**WHAT YOU HAVE TO DO**
Return the stretch of the right-triangle proof below that starts with "But, ∠ACM and" and goes on through "Thus, ∠DBC is a right angle.", copied word for word.

DOCUMENT PASSAGE below:

In right triangle ABC, right angled at C, M is the mid-point of hypotenuse AB. C is joined to M and produced to a point D such that DM = CM. Point D is joined to point B(see Fig. 7.23). Show that:
(i) ∆ AMC ≅ ∆ BMD
(ii) ∠ DBC is a right angle.
(iii) ∆ DBC ≅ ∆ ACB
(iv) CM = $\frac{1}{2}$ AB

 

Given: M is the mid-point of hypotenuse AB, ∠C = 90° and DM = CM

To Prove:

i) ΔAMC ≅ ΔBMD

ii) ∠DBC is a right angle .

iii) ΔDBC ≅ ΔACB

iv) CM = $\frac{1}{2}$  AB

Proof: i) In ΔAMC and ΔBMD,

AM = BM (M is the mid - point of AB)

∠AMC = ∠BMD (Vertically opposite angles)

CM = DM (Given)

∴ ΔAMC ≅ ΔBMD (By SAS congruence rule)

∴ AC = BD (By CPCT)

Also, ∠ACM = ∠BDM (By CPCT)

ii) ∠DBC is a right angle.

We know that, ∠ACM = ∠BDM (proved above)

But, ∠ACM and ∠BDM are alternate interior angles. Since alternate angles are equal, it can be said that DB || AC.

∠DBC + ∠ACB = 180° (Co-interior angles)

∠DBC + 90° = 180° [Since, ΔACB is a right angled triangle]

∴ ∠DBC = 90°

Thus, ∠DBC is a right angle.

iii) In ΔDBC and ΔACB,

DB = AC (Already proved)

∠DBC = ∠ACB = 90° (Proved above)

BC = CB(Common)

∴ Δ DBC ≅ Δ ACB (SAS congruence rule)

iv) CM = 1/2 AB

Since Δ DBC ≅ Δ ACB

AB = DC (By CPCT)

⇒ 1/2 AB = 1/2 DC

It is given that M is the midpoint of DC and AB.

CM = 1/2 DC = 1/2 AB

∴ CM = 1/2 AB

End of DOCUMENT PASSAGE.
DATA EXCERPTS below:

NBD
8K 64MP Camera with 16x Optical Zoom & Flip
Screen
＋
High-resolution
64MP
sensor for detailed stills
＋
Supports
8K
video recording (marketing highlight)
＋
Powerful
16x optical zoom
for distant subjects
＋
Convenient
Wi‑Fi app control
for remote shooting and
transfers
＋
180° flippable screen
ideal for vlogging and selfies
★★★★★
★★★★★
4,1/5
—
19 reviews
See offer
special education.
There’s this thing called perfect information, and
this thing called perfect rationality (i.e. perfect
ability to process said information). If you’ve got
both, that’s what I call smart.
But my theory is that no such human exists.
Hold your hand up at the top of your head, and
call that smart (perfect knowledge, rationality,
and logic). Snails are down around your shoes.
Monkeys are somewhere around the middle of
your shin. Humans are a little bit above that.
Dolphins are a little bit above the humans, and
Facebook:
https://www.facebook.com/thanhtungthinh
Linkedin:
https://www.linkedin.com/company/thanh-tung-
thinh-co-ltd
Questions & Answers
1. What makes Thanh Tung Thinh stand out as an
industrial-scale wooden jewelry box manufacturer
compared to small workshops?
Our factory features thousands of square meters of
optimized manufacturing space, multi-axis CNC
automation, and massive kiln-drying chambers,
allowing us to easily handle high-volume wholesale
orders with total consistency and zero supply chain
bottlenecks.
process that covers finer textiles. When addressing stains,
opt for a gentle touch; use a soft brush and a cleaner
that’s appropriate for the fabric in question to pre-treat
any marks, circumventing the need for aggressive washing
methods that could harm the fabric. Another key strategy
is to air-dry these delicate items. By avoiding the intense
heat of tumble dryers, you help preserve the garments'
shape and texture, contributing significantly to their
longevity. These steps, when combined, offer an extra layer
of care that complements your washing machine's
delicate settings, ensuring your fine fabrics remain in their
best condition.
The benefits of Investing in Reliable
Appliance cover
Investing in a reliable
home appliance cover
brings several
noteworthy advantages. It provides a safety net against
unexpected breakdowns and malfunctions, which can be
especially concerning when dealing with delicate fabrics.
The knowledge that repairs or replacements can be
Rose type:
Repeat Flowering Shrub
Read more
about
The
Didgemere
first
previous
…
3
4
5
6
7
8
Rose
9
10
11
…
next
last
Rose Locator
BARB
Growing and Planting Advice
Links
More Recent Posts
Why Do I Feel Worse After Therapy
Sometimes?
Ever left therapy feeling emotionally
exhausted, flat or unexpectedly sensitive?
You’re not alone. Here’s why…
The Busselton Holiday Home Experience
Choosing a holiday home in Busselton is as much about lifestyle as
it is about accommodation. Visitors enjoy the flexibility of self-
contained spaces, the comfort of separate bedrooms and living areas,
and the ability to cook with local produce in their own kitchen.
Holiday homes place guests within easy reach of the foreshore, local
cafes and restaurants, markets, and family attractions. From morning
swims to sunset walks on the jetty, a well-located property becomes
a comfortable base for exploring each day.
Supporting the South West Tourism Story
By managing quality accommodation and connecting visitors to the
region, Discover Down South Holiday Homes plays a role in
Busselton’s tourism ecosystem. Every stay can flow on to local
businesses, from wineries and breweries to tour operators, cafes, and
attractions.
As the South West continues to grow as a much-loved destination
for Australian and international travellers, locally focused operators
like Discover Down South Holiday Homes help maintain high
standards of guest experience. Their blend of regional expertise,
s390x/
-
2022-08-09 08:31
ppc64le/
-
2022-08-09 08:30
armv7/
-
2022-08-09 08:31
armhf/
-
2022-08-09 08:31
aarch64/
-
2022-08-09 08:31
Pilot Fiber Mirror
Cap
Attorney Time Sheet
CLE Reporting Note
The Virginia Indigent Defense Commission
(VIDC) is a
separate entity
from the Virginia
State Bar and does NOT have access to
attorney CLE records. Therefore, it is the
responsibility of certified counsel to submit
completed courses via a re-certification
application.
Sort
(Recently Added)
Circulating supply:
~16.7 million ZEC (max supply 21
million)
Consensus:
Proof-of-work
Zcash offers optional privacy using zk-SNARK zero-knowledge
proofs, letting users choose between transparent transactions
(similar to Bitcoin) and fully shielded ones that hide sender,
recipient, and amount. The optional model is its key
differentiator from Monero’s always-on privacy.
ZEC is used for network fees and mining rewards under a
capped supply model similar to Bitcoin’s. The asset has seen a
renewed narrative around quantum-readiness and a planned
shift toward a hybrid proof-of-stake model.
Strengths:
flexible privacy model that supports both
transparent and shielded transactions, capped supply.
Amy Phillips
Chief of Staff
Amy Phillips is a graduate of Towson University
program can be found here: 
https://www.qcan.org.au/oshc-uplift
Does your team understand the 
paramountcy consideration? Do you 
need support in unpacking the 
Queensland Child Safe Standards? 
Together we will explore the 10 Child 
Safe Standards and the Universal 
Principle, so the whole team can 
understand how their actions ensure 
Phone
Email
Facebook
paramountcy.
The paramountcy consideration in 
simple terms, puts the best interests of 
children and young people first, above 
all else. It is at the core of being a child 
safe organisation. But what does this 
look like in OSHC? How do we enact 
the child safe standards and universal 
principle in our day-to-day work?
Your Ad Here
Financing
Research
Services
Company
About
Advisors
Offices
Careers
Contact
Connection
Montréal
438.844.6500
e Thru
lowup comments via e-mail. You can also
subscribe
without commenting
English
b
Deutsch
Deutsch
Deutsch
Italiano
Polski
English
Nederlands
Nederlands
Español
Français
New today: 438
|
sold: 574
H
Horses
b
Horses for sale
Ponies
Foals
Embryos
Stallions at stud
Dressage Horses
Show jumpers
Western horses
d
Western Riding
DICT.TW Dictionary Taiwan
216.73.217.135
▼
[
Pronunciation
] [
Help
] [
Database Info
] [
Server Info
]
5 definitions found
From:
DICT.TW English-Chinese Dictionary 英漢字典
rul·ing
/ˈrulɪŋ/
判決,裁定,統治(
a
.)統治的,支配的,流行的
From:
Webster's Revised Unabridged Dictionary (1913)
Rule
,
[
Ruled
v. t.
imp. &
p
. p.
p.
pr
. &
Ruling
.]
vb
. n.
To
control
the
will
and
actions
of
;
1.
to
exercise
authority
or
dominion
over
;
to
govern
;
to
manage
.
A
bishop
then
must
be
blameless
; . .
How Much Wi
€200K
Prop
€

End of DATA EXCERPTS.

**EXERCISE OUTPUT**
But, ∠ACM and ∠BDM are alternate interior angles. Since alternate angles are equal, it can be said that DB || AC.

∠DBC + ∠ACB = 180° (Co-interior angles)

∠DBC + 90° = 180° [Since, ΔACB is a right angled triangle]

∴ ∠DBC = 90°

Thus, ∠DBC is a right angle.